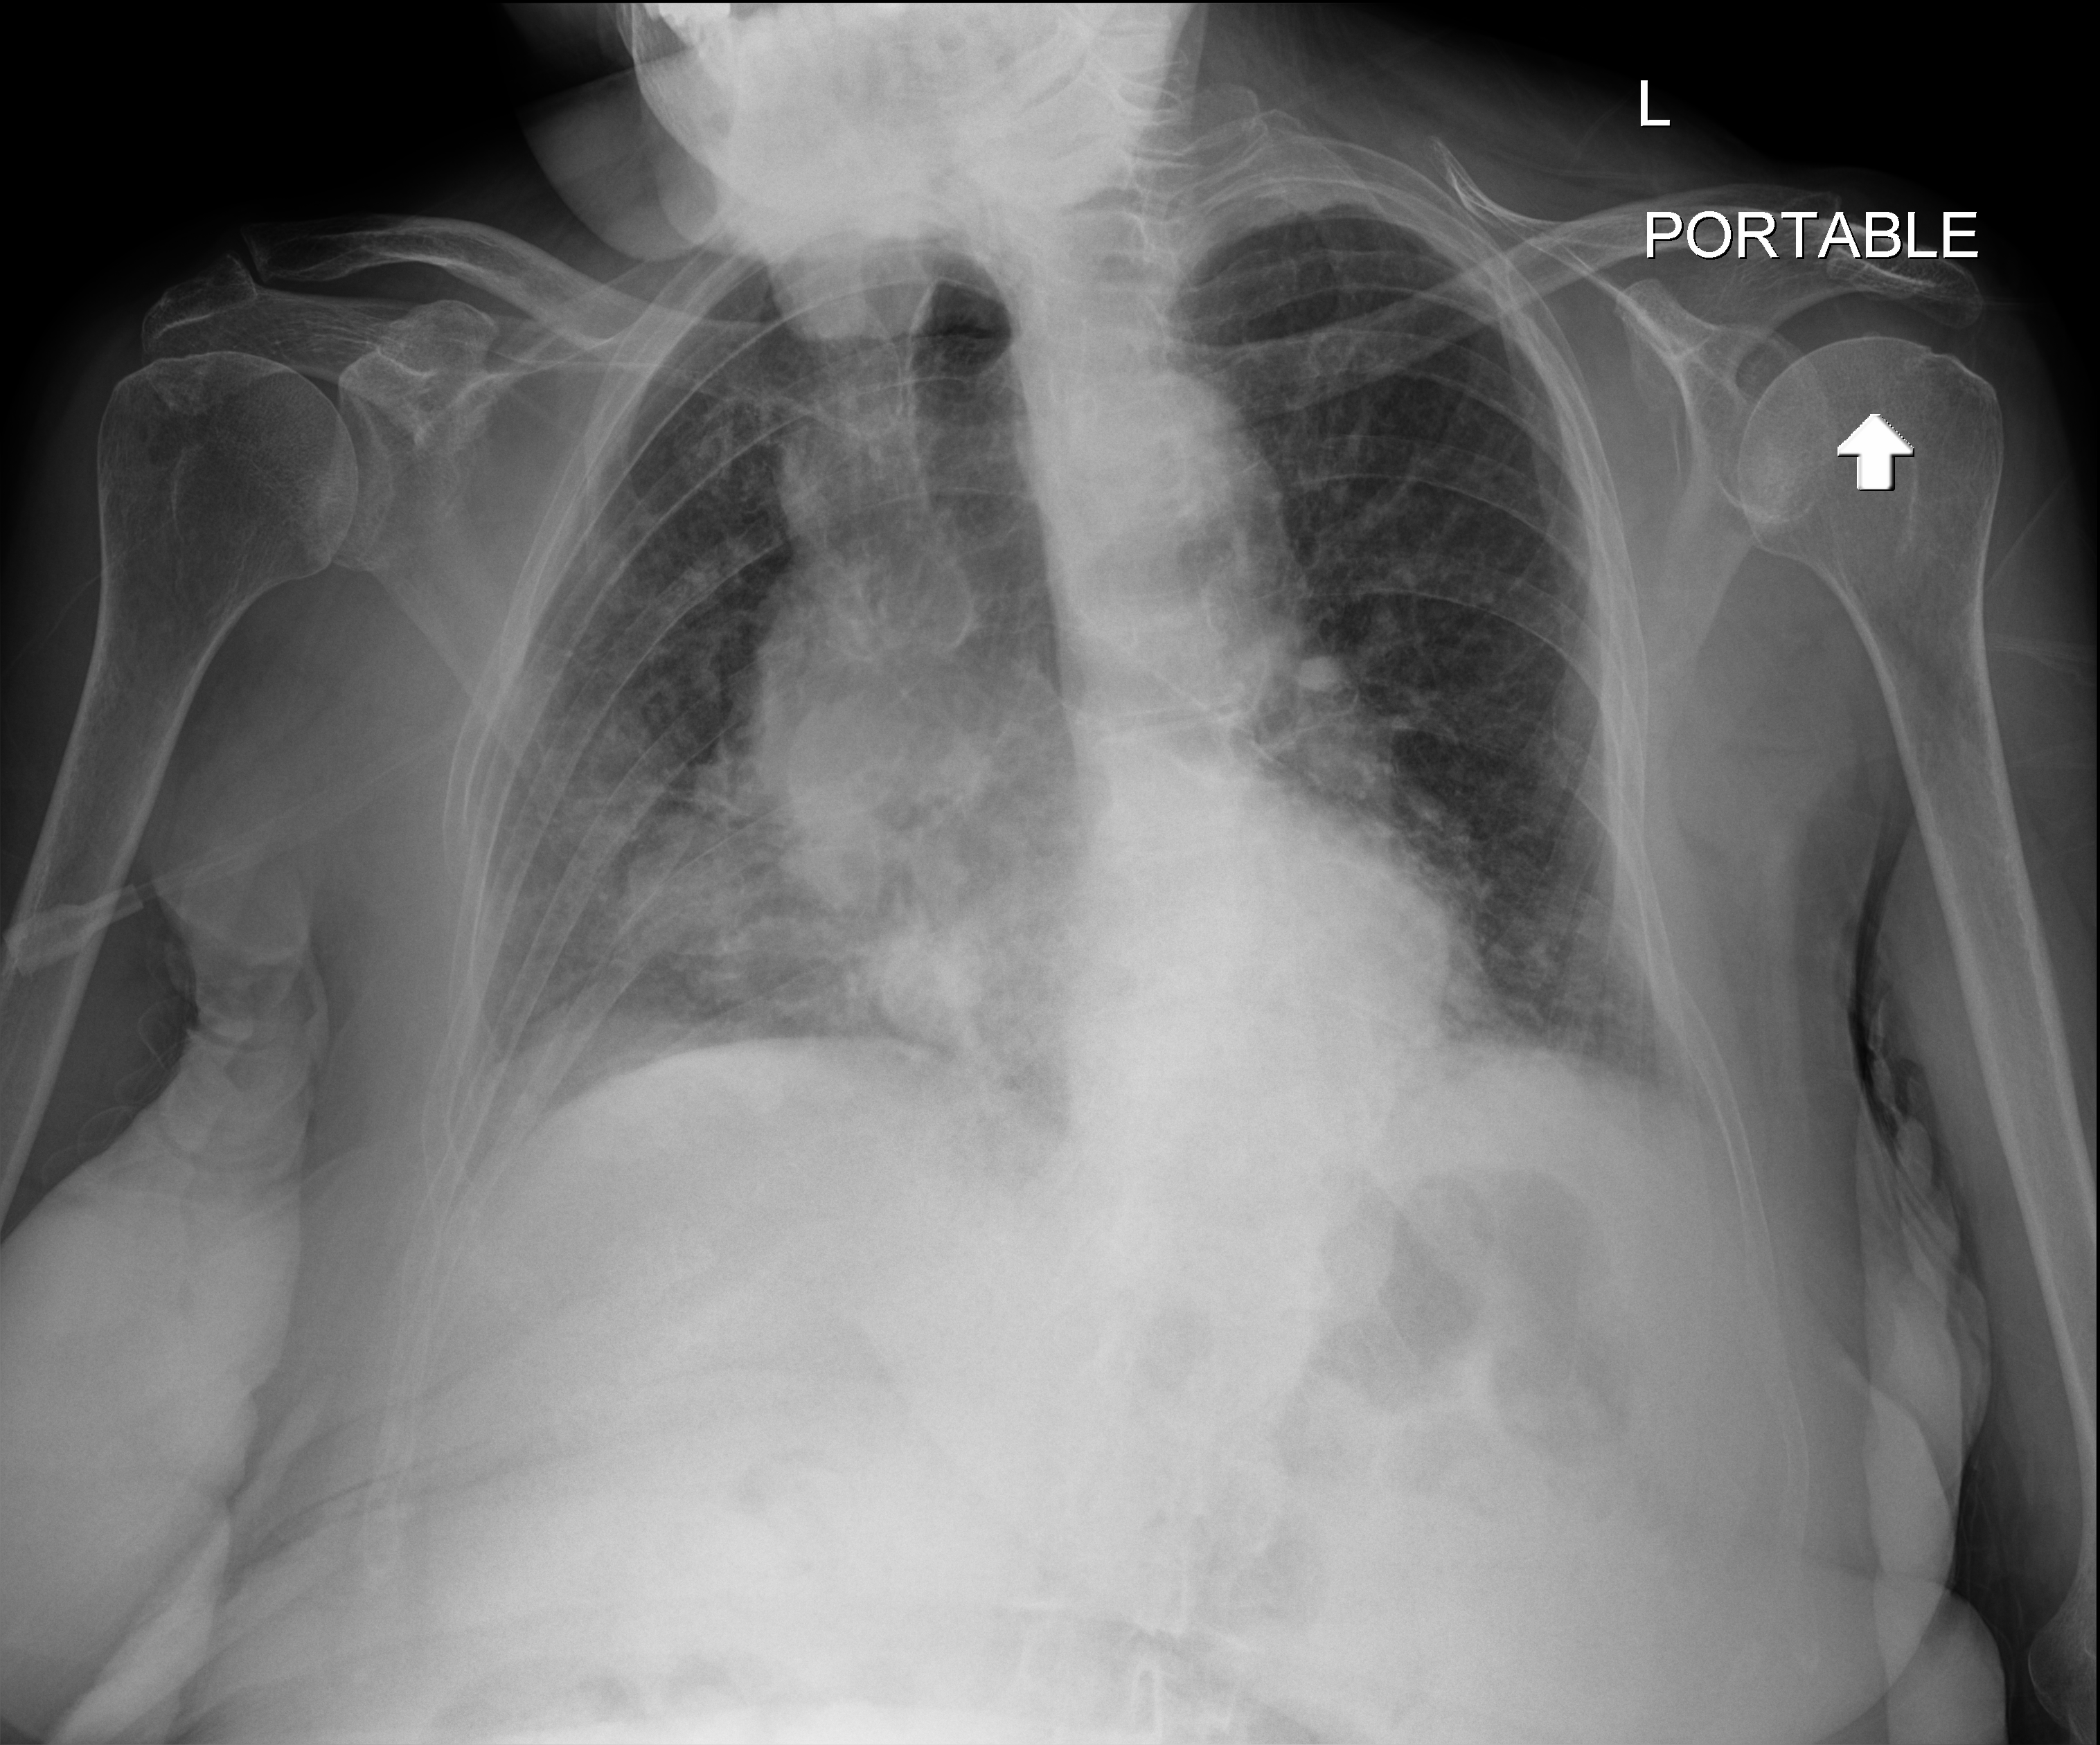
Chest radiograph (digital radiography); anteroposterior (AP) projection. Female patient hospitalised with COVID-19, age 75–90 years.
From the hospital-stay record, not from the radiograph (when in the stay this image was taken is not recorded): mechanically ventilated during this hospital stay: no.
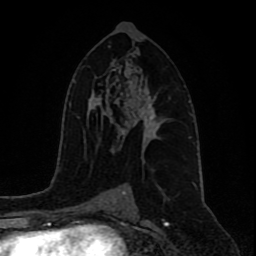
Breast MRI (dynamic contrast-enhanced), one axial slice. Slice 51 of 80 in the series (ordered by position). Cropped to one breast. Dynamic contrast-enhanced series, time point 2 of 9 at this slice position (early post-contrast). 1.5 T. TE 4.2 ms, TR 7 ms. 2 mm slice thickness. 256 × 256 image matrix. Female patient.
Annotated regions visible in this slice (semi-automatic segmentation, software-assisted and operator-edited):
- enhancing-tissue mask used for the functional tumour volume (all voxels passing the contrast-enhancement thresholds inside the analysis volume; usually the tumour): box from (x=121, y=93) to (x=163, y=141) px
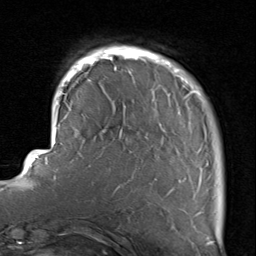
Breast MRI, one axial slice; position 18 of 80 along the scan axis; cropped to one breast; dynamic contrast-enhanced series, time point 2 of 8 at this slice position (early post-contrast); 1.5 T; TE 1.7 ms, TR 4.5 ms; 2 mm slice thickness; 256 × 256 image matrix. Female patient.
Annotated regions visible in this slice (semi-automatic segmentation, software-assisted and operator-edited):
- enhancing-tissue mask used for the functional tumour volume (all voxels passing the contrast-enhancement thresholds inside the analysis volume; usually the tumour): bounding box (x1, y1, x2, y2) in pixels: (116, 46, 203, 215)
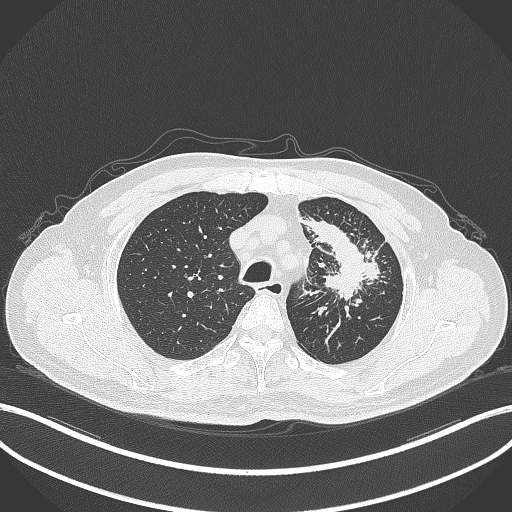
Chest CT, one axial slice; position 280 of 386 along the scan axis; reconstruction kernel B70f; 120 kVp; lung window (W 1500 / L -600 HU); 1 mm slice thickness; 512 × 512 image matrix, field of view 400 × 400 mm. Male patient, age 69 years. Case-level facts recorded for this patient, not image findings: clinical TNM (as recorded): T2a N2 M0.
Structures marked on this image (bounding box drawn by a radiologist):
- lung tumour (recorded histology: adenocarcinoma): bounding box [x1, y1, x2, y2] px = [302, 213, 388, 305]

+++

Transcribe exactly the lines from the one holding "46, 203, 215)" through the final line of the material above, both ends included; any pictures should be dropped.

**SOLVED PROBLEM**
- enhancing-tissue mask used for the functional tumour volume (all voxels passing the contrast-enhancement thresholds inside the analysis volume; usually the tumour): bounding box (x1, y1, x2, y2) in pixels: (116, 46, 203, 215)
Chest CT, one axial slice; position 280 of 386 along the scan axis; reconstruction kernel B70f; 120 kVp; lung window (W 1500 / L -600 HU); 1 mm slice thickness; 512 × 512 image matrix, field of view 400 × 400 mm. Male patient, age 69 years. Case-level facts recorded for this patient, not image findings: clinical TNM (as recorded): T2a N2 M0.
Structures marked on this image (bounding box drawn by a radiologist):
- lung tumour (recorded histology: adenocarcinoma): bounding box [x1, y1, x2, y2] px = [302, 213, 388, 305]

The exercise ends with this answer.